South Sea Adventure
- First US edition cover
- Author: Willard Price
- Language: English
- Series: Willard Price's Adventure series
- Genre: Young adult Adventure novel
- Publisher: John Day (US)
- Publication date: 1952
- Preceded by: Amazon Adventure
- Followed by: Underwater Adventure

= South Sea Adventure =

1952 children's book by Willard Price

South Sea Adventure is a 1952 children's book by the Canadian-born American author Willard Price featuring his "Adventure" series characters, Hal and Roger Hunt. The novel depicts an expedition to the South Pacific to capture animals for a zoo, and introduces the recurring villain Merlin Kaggs.

== Plot ==
Much of South Sea Adventure involves the Hunt brothers becoming stranded on an island in the manner of Robinson Crusoe. However, Hal and Roger's island is a pitiless environment scarce in such necessities as fresh water and adequate food. The brothers use their knowledge of science and zoology to survive.

==Allies==
- Captain Ike- An old WW2 captain currently in command of the ship Lively Lady. His wife often accompanies him on his voyages but was told to remain behind on this trip due to the danger involved. While crusty and suspicious at first, he gradually develops a friendship with Hal and Roger.
- Omo- Captain Ike's first mate. He became a blood brother of Hal after his life was saved by the boy.
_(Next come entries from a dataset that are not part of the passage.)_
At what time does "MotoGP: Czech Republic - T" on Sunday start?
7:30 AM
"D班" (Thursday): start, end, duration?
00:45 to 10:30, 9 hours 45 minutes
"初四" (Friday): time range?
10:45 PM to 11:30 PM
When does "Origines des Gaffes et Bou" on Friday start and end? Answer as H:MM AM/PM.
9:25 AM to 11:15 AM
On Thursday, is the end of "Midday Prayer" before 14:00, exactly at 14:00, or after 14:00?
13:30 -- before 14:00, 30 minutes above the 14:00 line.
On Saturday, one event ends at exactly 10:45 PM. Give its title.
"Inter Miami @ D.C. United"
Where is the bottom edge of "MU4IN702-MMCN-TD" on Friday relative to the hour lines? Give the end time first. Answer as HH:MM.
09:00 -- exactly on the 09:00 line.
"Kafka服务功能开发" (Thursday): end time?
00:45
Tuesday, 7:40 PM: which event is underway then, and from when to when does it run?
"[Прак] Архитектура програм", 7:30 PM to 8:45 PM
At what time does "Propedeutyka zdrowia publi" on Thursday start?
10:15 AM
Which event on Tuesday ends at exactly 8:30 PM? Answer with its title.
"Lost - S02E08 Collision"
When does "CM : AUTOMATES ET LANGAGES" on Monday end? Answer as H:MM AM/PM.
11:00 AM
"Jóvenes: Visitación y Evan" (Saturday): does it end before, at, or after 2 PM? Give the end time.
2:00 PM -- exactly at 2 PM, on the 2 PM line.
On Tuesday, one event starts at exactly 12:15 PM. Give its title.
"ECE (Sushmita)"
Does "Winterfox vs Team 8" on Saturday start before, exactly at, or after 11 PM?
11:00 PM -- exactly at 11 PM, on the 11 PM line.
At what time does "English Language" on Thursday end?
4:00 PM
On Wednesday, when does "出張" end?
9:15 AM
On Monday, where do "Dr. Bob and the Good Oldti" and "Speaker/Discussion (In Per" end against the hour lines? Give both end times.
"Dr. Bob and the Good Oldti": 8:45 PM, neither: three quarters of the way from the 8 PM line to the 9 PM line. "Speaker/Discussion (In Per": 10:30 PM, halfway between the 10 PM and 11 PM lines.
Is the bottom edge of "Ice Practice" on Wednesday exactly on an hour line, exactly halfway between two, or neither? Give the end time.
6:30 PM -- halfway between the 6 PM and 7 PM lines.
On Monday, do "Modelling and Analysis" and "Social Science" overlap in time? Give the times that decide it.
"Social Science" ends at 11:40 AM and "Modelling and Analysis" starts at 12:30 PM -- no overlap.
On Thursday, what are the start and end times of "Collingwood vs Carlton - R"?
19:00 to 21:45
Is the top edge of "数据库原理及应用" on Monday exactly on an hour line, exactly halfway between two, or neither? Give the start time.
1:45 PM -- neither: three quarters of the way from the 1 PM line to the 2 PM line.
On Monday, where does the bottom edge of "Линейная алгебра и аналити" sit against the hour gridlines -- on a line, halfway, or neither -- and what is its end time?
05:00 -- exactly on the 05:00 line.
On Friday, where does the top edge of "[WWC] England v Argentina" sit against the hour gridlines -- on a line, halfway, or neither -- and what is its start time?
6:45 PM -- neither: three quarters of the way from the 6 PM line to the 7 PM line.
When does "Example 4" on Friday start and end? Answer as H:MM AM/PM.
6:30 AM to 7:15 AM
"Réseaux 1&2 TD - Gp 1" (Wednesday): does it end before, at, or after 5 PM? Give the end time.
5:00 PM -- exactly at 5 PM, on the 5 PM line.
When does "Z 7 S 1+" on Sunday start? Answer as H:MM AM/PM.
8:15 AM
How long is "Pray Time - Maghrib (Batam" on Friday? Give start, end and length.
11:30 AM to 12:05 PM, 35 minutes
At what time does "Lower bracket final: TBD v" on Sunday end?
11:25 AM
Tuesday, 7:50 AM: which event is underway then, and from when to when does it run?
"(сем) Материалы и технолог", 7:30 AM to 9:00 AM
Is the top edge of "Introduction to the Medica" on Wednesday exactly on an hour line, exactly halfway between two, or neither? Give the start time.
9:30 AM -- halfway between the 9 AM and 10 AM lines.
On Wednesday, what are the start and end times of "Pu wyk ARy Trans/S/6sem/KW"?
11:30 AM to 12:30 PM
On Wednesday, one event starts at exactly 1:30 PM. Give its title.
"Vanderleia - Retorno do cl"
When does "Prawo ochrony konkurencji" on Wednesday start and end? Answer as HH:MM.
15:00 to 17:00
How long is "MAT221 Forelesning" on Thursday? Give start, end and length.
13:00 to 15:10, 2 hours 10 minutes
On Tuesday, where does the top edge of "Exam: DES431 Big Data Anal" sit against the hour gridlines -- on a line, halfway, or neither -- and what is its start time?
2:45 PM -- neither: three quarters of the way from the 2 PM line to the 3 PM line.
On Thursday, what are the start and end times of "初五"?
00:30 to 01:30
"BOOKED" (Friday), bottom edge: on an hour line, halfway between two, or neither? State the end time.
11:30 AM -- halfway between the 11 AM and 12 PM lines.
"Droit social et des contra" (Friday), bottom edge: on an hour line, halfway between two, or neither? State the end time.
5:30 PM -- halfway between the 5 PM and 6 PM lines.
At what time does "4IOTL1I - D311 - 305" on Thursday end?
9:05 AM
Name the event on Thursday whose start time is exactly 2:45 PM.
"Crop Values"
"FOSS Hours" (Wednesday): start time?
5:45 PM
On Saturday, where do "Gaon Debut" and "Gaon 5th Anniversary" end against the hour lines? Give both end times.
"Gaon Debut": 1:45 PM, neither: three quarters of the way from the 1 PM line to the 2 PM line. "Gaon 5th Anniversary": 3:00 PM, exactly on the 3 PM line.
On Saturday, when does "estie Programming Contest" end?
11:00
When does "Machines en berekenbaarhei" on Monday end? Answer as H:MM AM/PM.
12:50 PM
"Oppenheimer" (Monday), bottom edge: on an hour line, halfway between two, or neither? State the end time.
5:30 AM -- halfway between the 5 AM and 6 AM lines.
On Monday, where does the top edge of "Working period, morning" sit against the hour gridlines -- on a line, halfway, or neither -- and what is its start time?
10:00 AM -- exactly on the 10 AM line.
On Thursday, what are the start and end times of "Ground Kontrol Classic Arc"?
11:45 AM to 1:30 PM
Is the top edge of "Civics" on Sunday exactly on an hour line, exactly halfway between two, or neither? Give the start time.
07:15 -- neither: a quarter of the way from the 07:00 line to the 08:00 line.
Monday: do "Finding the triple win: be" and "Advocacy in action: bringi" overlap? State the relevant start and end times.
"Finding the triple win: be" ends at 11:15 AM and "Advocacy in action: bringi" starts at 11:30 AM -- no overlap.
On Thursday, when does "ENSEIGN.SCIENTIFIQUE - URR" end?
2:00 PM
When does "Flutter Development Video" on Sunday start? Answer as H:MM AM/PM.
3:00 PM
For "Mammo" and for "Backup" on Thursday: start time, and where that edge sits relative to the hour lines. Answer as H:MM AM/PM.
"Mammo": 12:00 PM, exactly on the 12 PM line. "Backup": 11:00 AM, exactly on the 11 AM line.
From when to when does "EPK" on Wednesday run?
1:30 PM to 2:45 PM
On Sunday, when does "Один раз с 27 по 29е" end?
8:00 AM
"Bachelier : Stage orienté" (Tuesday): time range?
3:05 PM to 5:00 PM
He later took a bullet for him when trapped on the desert island.

==Enemies==
- "Merlin Kaggs"- A shadowy, unseen character for most of the book although his presence is felt throughout. When he does make his appearance he removes his failed henchman, Crab, from the picture and tries to convince the boys that he is a Christian minister. The ploy worked to begin with, although Hal becomes suspicious towards the end. When they reach the island he tries to steal its pearl beds but is driven away by the boys and eventually goes mad after drinking sea water out of desperation.
- Crab- A spy placed aboard the ship by Merlin Kaggs. Lazy and shiftless, he ultimately fails to acquire the location of the boys' secret pearl island and is abandoned and framed by Kaggs as a result. Hal eventually bails him out of prison and he promptly joins the crew on a tanker and leaves without even a word of thanks.

==Legacy==
In 2015, South Sea Adventure was named among the "100 best children's books of all time" by The Telegraph.